== What you have to do ==
If a line of the records contains the string "JSON", copy it out.
▬▬▬▬▬▬
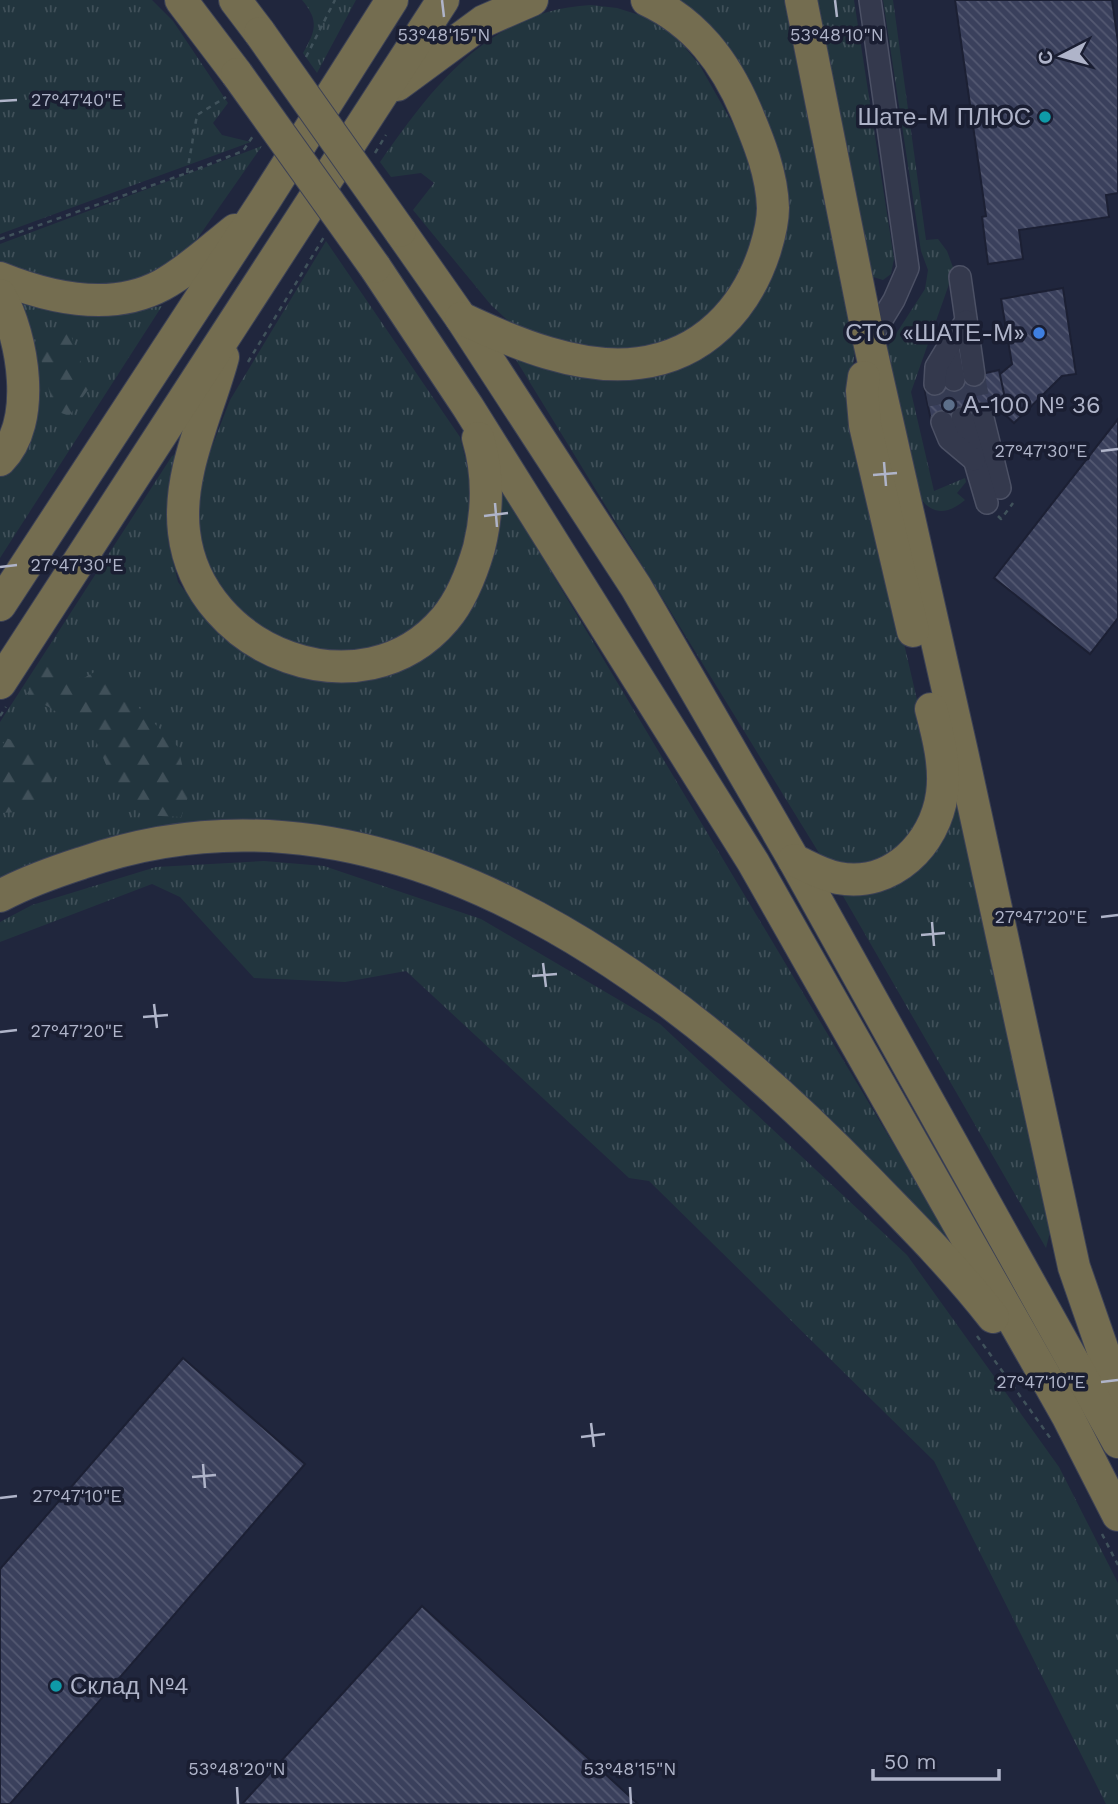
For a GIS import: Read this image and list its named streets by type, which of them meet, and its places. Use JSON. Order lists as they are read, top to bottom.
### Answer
{
  "places": [
    "Шате-М ПЛЮС",
    "СТО «ШАТЕ-М»",
    "А-100 № 36",
    "Склад №4"
  ],
  "scale_bar": "50 m",
  "north": "left",
  "coordinates": [
    "53°48'15\"N",
    "53°48'10\"N",
    "27°47'40\"E",
    "27°47'30\"E",
    "27°47'20\"E",
    "27°47'10\"E",
    "53°48'20\"N"
  ]
}
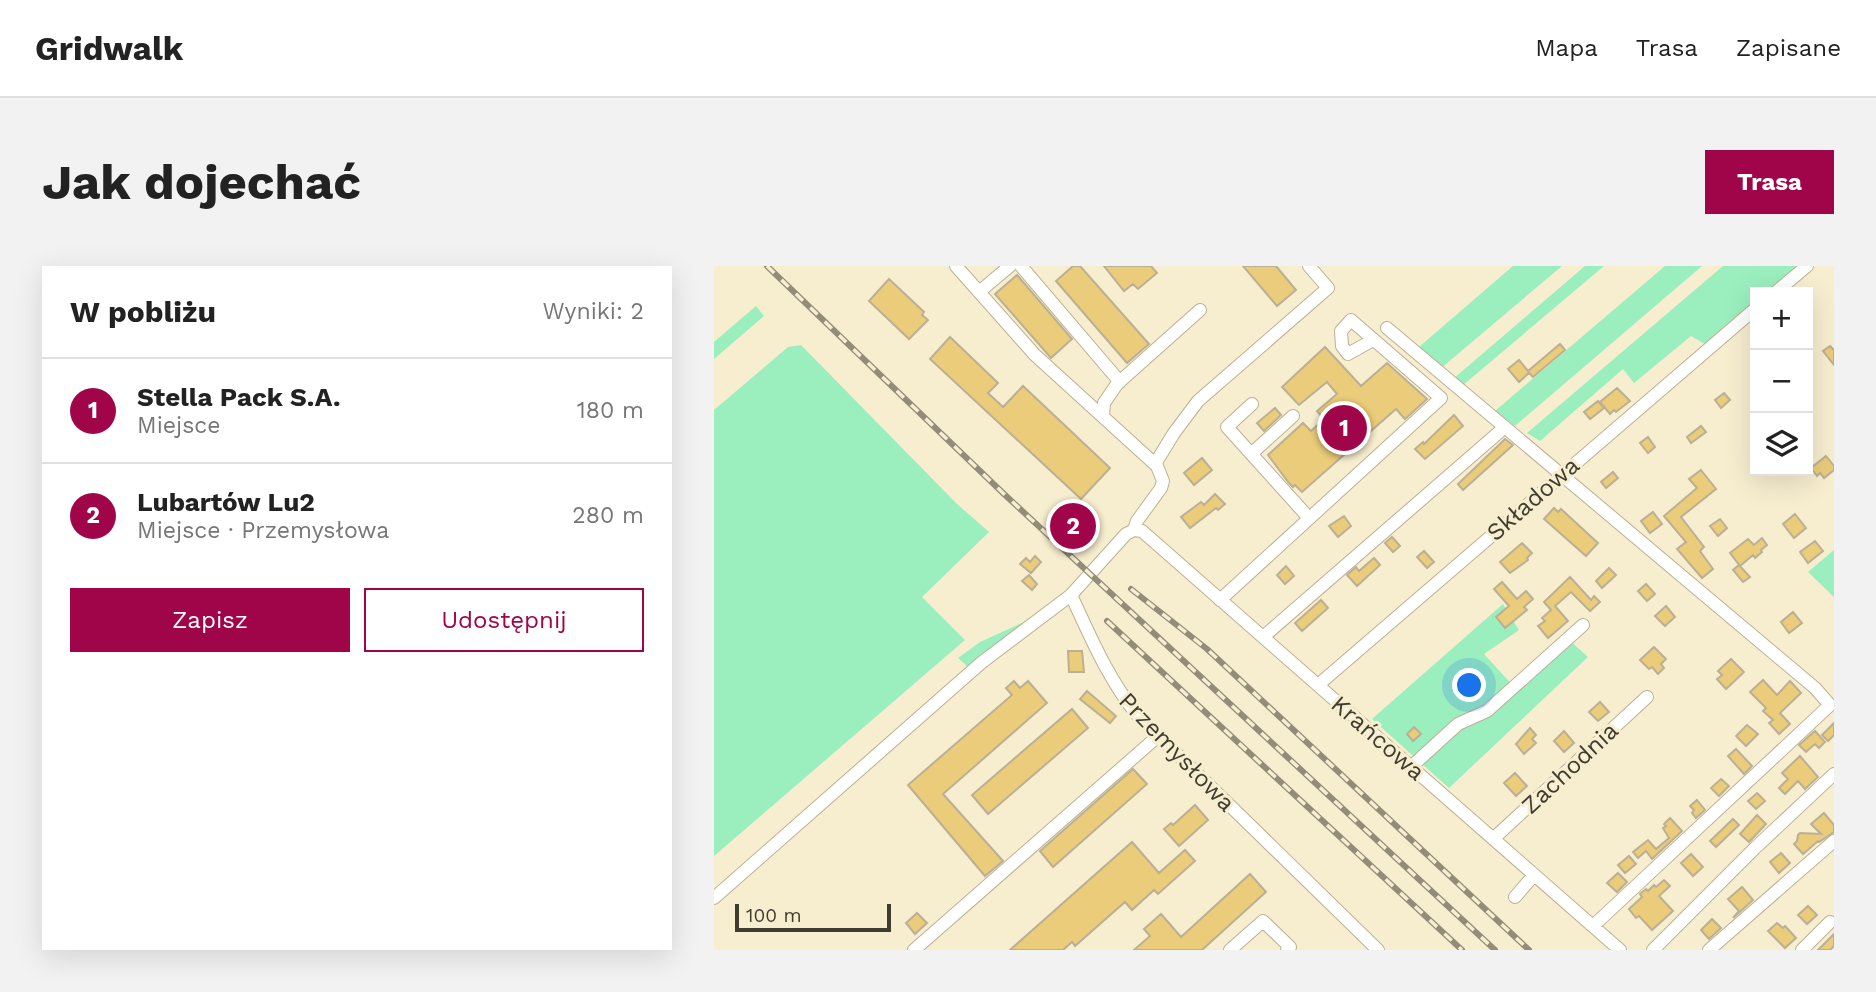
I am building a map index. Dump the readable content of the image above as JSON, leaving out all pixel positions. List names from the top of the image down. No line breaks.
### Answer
▬▬▬▬▬▬
== Solution to this problem ==
For a GIS import: Read this image and list its named streets by type, which of them meet, and its places. Use JSON. Order lists as they are read, top to bottom.
I am building a map index. Dump the readable content of the image above as JSON, leaving out all pixel positions. List names from the top of the image down. No line breaks.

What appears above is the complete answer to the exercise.